Lessons from lemmings

To: The One Who’s Forcing the GOPP’s Implosion

I was inspired to read about lemmings this morning by the fantastically moronic stuff being reported about certain members of the GOPP (Grand Old Pathetic Party) and their fanatical devotion to you. Before musing about what political calculations may be driving their apparent idiocy, I want to give you a bit of a report on the lemming angle as the little beasties are actually, bizarrely instructive.

So you surely know the trope about lemmings and their predilection for suicidal self-destruction – the proverbial mass rush over the edge of a steep cliff – and the idea that they’ll follow a “lead lemming” to their deaths.

Well, it turns out that lemmings, and in particular Norway lemmings and brown lemmings, reproduce so fast that they basically overwhelm their environments and subsequently follow a dramatic boom/bust cycle – wait for it – every four years. Hah! So these critters get it on so often and have so many offspring that their natural predators can’t keep up and they themselves end up depleting their own food sources so thoroughly that they’ll voluntarily (and stupidly) set out to swim across large bodies of water, including oceans, that they can’t possibly cross and so they end up drowning. Thus, they come damn near close to extinction only to surge again over the course of – four years. They also depart from their rodent cousins in appearance and manner in that they have flashy, colorful coats (relatively speaking), do not hibernate, and are hell-a aggressive.

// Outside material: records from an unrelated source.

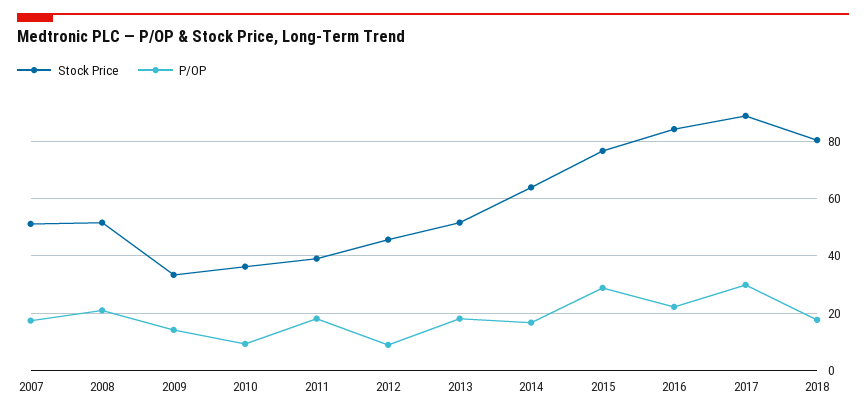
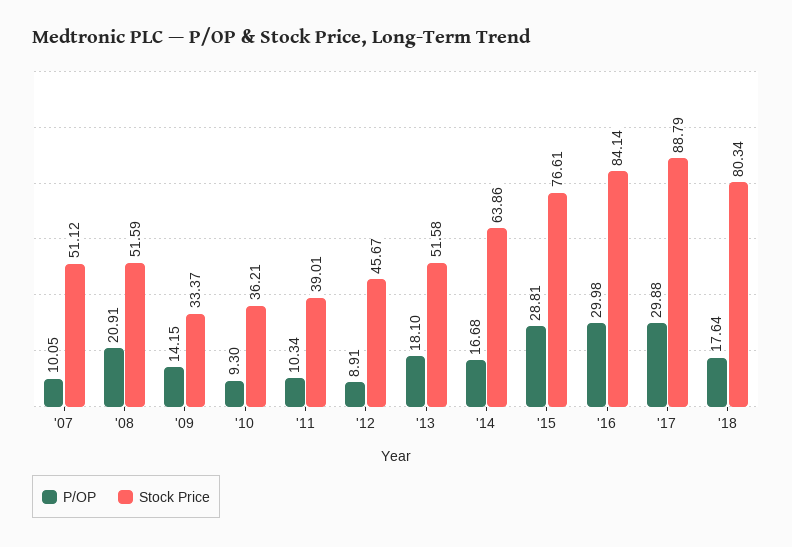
P/OP, 2007: 17.5 -> 10.05
P/OP, 2011: 17.5 -> 10.34
P/OP, 2016: 22.5 -> 29.98

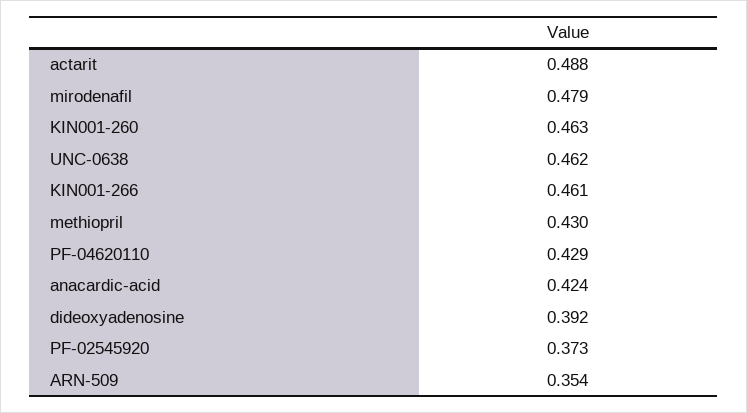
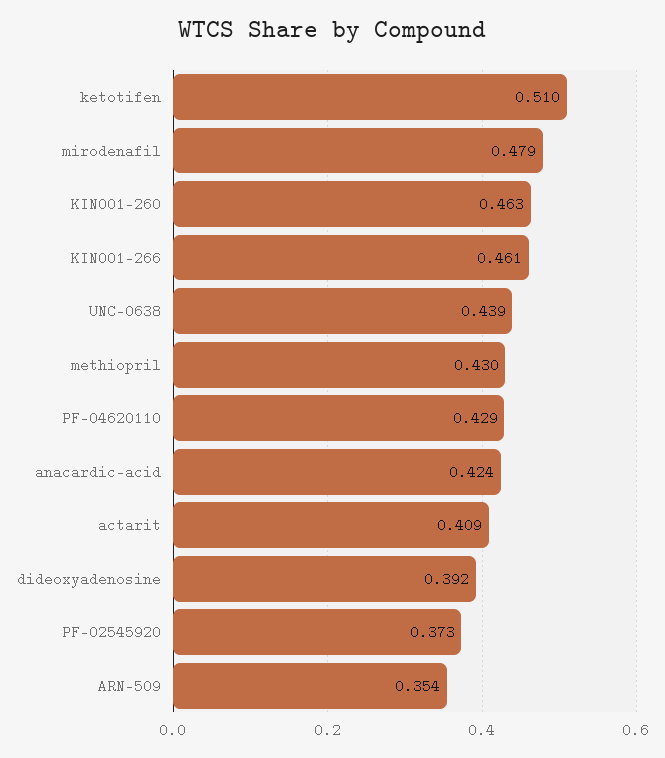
actarit: 0.488 -> 0.409
UNC-0638: 0.462 -> 0.439
ketotifen: none -> 0.51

So it’s not that they are following some masochistic Lemming Leader to their deaths, they collectively do it to themselves by never resting, fighting each other all the time, and not knowing when to call it quits on the baby-making. They’re certainly a charming bunch, aren’t they? I wonder how the hell they’ve survived as a species. They certainly don’t seem to have much going for them.

Do you see the similarities between these lemmings and your despicable GOPP sycophants? I know there’s no parallel to you specifically in that there don’t appear to be Lemming Leaders, but that bunch isn’t really following you, they’re chasing the money and the voters. It’s just looks like they’re loving you up because right now, the voters who adore you (gag me), really, really adore you (gag me again) and so the GOPP lemmings can’t move too far out of your shadow because they know if they do, they’ll get picked off by more extreme primary challengers. Plus, to compound those primary challenger threats, many of their districts are so perversely gerrymandered that there’s no way they can win enough moderate-ish Republican votes to stay in power – if they don’t tow the line and scrape and bow to you, that is.

So they do.

I kind of can’t wait, though, until January 6th when we get to see if Mr. Potato Head from Alabama (Senator-elect Tuberville) does the dirty with Mo and challenges the electors so that everybody has to vote for you or against you. I know it’s not nice to call the new guy Mr. Potato Head, but the tuber deal is such low hanging fruit and he really sounds like he’s not very smart, so it was irresistible.

I also know that a lot of people are wringing their hands over the idea that elected officials of the legislative branch would get to the point of challenging the electors over a completely unbelievable and bogus voter fraud fiction, but you know what – it’s a little late to worry about it – that milk has already spilled and soured. So I think it’s an excellent idea that your fan boys and girls have to vote for all the world to see as to whether they’ll go along with the treasonous fiction that you’re the “real” winner of the election or stand up and vote against your ass.

May no one who calls the GOPP their political home be safe.
May the rest of us be willing to show them the door.
May we hope to goodness that our democracy can take these body blows.
May we accept that no matter what, it’s going to be ugly.